Joint ventures
The group holds interests in a number of joint ventures. In a joint venture the parties that have joint control of the arrangement (the joint venturers) have a right to the net assets of the arrangement. This right is accounted for in the consolidated financial statements using the equity method. Joint control is considered to exist when there is contractual joint control; control being the power to govern the financial and operating policies of an entity so as to obtain benefits from the activities and the ability to use its power over the investee to affect the amounts of the group’s returns by the joint venturers.
Acquisitions
Except for initial recognition under IFRS 11 transition rules, further investments in additional joint venture companies are initially recognized at cost. The cost of an acquisition is measured at the fair value of the assets given, equity instruments issued or liabilities incurred or assumed at the date of exchange, plus costs directly attributable to the acquisition. Goodwill on joint ventures represents the excess of the cost of acquisition of the joint venture over the group’s share of the fair value of the identifiable net assets of the joint venture and is included in the carrying amount of the investments.

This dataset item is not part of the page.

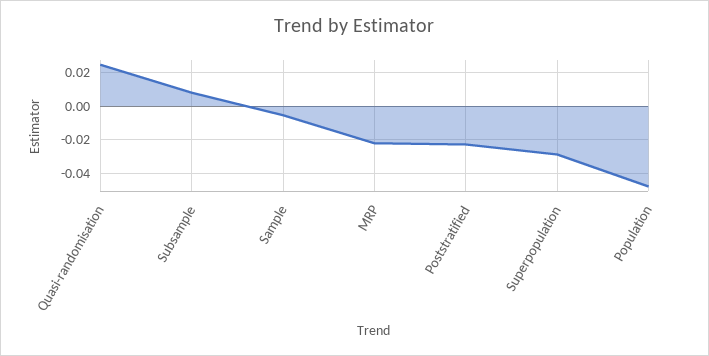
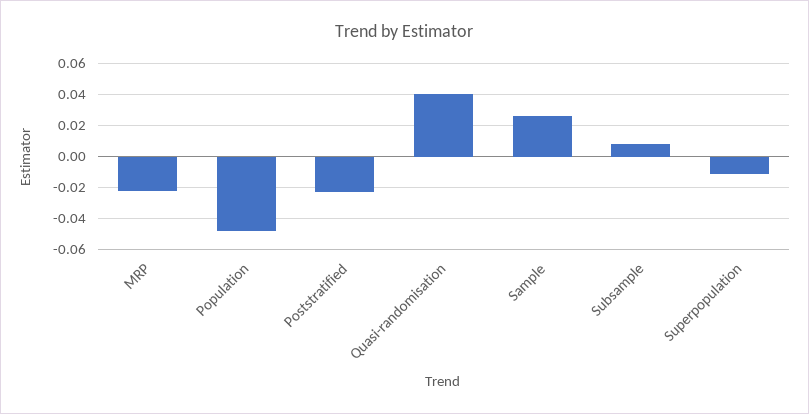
Quasi-randomisation: 0.025 -> 0.04
Sample: -0.005 -> 0.025
Superpopulation: -0.03 -> -0.01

Joint ventures are accounted for using the equity method of accounting. In applying the equity method of accounting, the group’s share of its joint ventures’ post-acquisition profits or losses are recognized in profit or loss and its share of post-acquisition other comprehensive income is recognized in other comprehensive income. These post-acquisition movements and distributions received from the joint venture companies are adjusted against the carrying amount of the investments. When the group’s share of losses in a joint venture company equals or exceeds its interest in the joint venture company, including any other unsecured non-current receivables, the group does not recognize further losses, unless it has obligations to make or has made payments on behalf of the joint venture company. Unrealized gains on transactions between the group and its joint venture companies are eliminated to the extent of the group’s interest in the joint venture companies. Unrealized losses are also eliminated unless the transaction provides evidence of an impairment of the asset transferred. Any trading receivables and payables with joint venture companies are classified within trade and other receivables and payables. The accounting policies of joint venture companies have been changed where necessary to ensure consistency with the accounting policies adopted by the group.
Dividends received are classified as operating cash flows in the consolidated cash flow statement.